Illustration of medical pills with half of the capsule created from paper money.

Illustration: Rae Cook/Axios

Pharmacy payment facilitator HealNow filled a $5.5 million seed round, CEO Halston Prox tells Axios exclusively.

Why it matters: With the exception of the largest pharmacy chains, payment tech for pharmacies has remained largely offline, but HealNow hopes to modernize the process for regional and independent shops.

Details: Bonfire Ventures led the round in the New York City-based startup.

  • Walkabout Ventures, Remarkable Ventures, Alabama Futures Fund, and Impulsum Ventures joined.
  • Funds will go towards hiring more staff across implementation and product, as well as adding features like two-way texting and accounts receivable.
  • Prox expects the company to get a Series A refill in the next 12-18 months.
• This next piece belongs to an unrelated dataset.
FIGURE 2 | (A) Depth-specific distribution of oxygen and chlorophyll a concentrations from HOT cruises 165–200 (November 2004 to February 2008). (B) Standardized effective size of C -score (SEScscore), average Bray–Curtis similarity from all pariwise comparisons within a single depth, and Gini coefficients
How it works: The company charges pharmacies a monthly subscription fee to use its prescription management and checkout systems, which serve both pharmacies and patients, plus a flat-rate service fee for prescriptions purchased on the platform.
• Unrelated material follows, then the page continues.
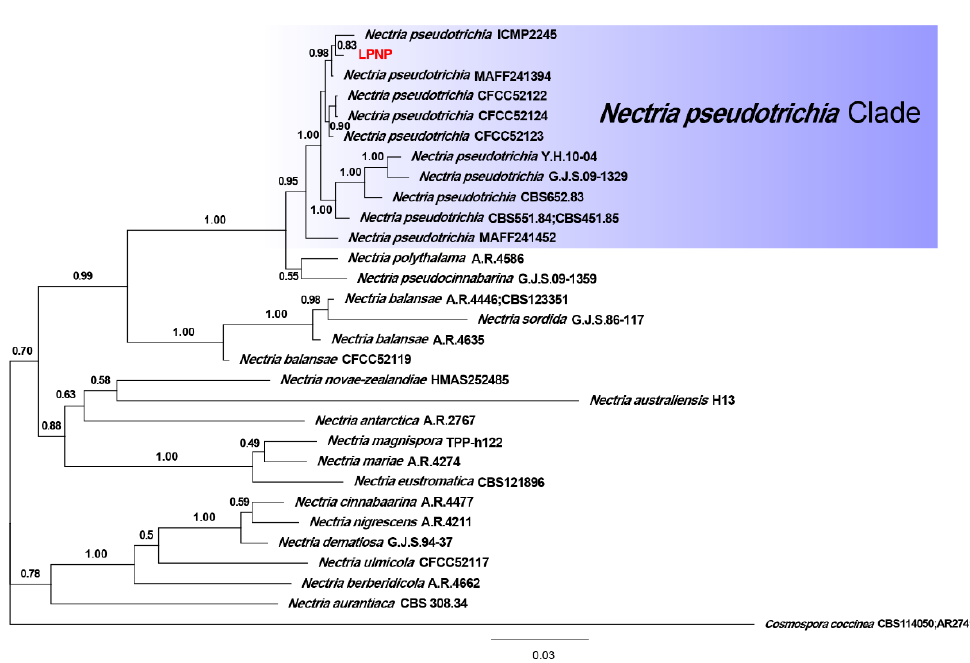
Figure 2. Morphological structures and cultural characteristics of Nectria pseudotrichia. ( a , b ) Upper and reverse sides of colonies on PDA, respectively; ( c ) upper side of colony on SNA; ( d ) conidial masses produced on PDA; ( e , f ) synnemata produced on PDA and SNA, respectively.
Flashback: After working with a large health system as part of his work with electronic health record giant Epic, Prox saw dozens of physicians order prescriptions for patients and "essentially send them down a rabbit hole."

  • So he created HealNow as an effort in bridging the gap between pharmacies and patients.
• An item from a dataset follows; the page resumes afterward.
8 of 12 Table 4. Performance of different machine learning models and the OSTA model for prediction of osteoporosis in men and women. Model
What they're saying: Prox sees HealNow's functionality as similar to that of Toast, the Boston-based restaurant ordering and payments startup.

  • "What Toast did for restaurants, we're doing for pharmacies," says Prox.

State of play: Increasing awareness of the connection between pharmacy benefit managers (PBMs) and high drug prices has underwritten investor interest in startups across the pharmacy tech spectrum.

  • Digital pharmacy Alto this May told Axios it was "in talks" to raise, having collected upwards of $550 million in venture capital so far.
  • SmithRx, which runs claims through algorithms that look for lower-priced medications, last March raised $20 million in Series B capital.
  • House Rx, which partners with specialty clinics to get patients care and medications from the same place, last March collected $25 million in Series A funds.